Ulenga and the big American planned on a wake-up call, but this part of their mission was preying on the sergeant’s mind.
“What if no one’s at home?” he asked, as they turned left on Sunbird Street.
“I thought about that,” Bolan replied. “It’s likely that the brass have got their men out on the streets by now. If everybody’s gone, we’ll torch the place. Let them find somewhere else to sleep.”
“Scorched earth,” Ulenga said.
“That’s it.”
“Do you get tired of this, Cooper?” he asked Stone. “All the fighting, never resting?”
“Sometimes I catch a little R and R,” Bolan said, then pointed to the dashboard clock. “But hey, you only joined the team three hours ago. Don’t tell me you’re burned out already?”
“No, not me,” Ulenga said, in spite of the fatigue he felt from tension building up between their strikes. He wasn’t tired per se, at least not yet, but thought the pace would kill him if he kept at it too long. “I only wondered, after years…”

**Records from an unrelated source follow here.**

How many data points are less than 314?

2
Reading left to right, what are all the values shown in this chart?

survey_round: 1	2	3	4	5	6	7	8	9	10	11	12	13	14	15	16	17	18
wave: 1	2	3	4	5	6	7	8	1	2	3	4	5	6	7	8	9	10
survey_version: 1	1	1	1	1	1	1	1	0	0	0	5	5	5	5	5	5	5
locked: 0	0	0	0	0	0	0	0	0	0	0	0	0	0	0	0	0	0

“You can get used to anything,” Bolan said. And then, interrupting whatever words he may have spoken next, he said, “I see the address.”
“Yes, that’s it,” Ulenga said.
A yellow house, whose paint had faded over time from lemon-bright to pale pastel. It stood apart from neighbors on the east and west, with strips of dead grass in between the houses. Each had a front lawn, maintained with varying degrees of care—some lush, while others had a blighted, mangy look.
“All dark,” Bolan said, stating the obvious. “I’ll find a way in around back.”
There was an alley, made for backdoor trash removal when the neighborhood went white, still lined with garbage cans. Some of them overflowed, while others looked as if they had been used for martial arts, their sides dented and creased. They found the backside of the MLF safe house, parked there—no fence to block their access—and stepped out into the dry, warm night.
“It looks deserted,” Bolan remarked, “but watch for booby traps.”